EXERCISE OBJECTIVE: Set down the full listing exactly, character for character.

====

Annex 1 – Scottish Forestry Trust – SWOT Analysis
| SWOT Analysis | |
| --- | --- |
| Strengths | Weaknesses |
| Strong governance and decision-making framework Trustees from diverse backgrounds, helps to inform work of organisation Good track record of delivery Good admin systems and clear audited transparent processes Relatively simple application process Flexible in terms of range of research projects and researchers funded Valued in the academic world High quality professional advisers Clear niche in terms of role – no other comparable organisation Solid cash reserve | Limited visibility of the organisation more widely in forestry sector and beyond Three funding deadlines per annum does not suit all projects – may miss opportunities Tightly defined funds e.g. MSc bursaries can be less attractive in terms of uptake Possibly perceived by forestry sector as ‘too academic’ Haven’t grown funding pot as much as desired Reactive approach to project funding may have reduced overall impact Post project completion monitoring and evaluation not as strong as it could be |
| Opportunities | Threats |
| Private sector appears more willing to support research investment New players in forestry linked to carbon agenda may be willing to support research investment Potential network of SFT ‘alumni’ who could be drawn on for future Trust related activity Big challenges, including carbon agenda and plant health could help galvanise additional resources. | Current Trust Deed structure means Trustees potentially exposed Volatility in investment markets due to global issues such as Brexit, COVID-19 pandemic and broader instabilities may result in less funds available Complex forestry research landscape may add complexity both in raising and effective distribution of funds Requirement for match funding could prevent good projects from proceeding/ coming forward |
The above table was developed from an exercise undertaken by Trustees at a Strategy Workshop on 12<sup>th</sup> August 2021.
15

====

REPLY:
Annex 1 – Scottish Forestry Trust – SWOT Analysis
| SWOT Analysis | |
| --- | --- |
| Strengths | Weaknesses |
| Strong governance and decision-making framework Trustees from diverse backgrounds, helps to inform work of organisation Good track record of delivery Good admin systems and clear audited transparent processes Relatively simple application process Flexible in terms of range of research projects and researchers funded Valued in the academic world High quality professional advisers Clear niche in terms of role – no other comparable organisation Solid cash reserve | Limited visibility of the organisation more widely in forestry sector and beyond Three funding deadlines per annum does not suit all projects – may miss opportunities Tightly defined funds e.g. MSc bursaries can be less attractive in terms of uptake Possibly perceived by forestry sector as ‘too academic’ Haven’t grown funding pot as much as desired Reactive approach to project funding may have reduced overall impact Post project completion monitoring and evaluation not as strong as it could be |
| Opportunities | Threats |
| Private sector appears more willing to support research investment New players in forestry linked to carbon agenda may be willing to support research investment Potential network of SFT ‘alumni’ who could be drawn on for future Trust related activity Big challenges, including carbon agenda and plant health could help galvanise additional resources. | Current Trust Deed structure means Trustees potentially exposed Volatility in investment markets due to global issues such as Brexit, COVID-19 pandemic and broader instabilities may result in less funds available Complex forestry research landscape may add complexity both in raising and effective distribution of funds Requirement for match funding could prevent good projects from proceeding/ coming forward |
The above table was developed from an exercise undertaken by Trustees at a Strategy Workshop on 12<sup>th</sup> August 2021.
15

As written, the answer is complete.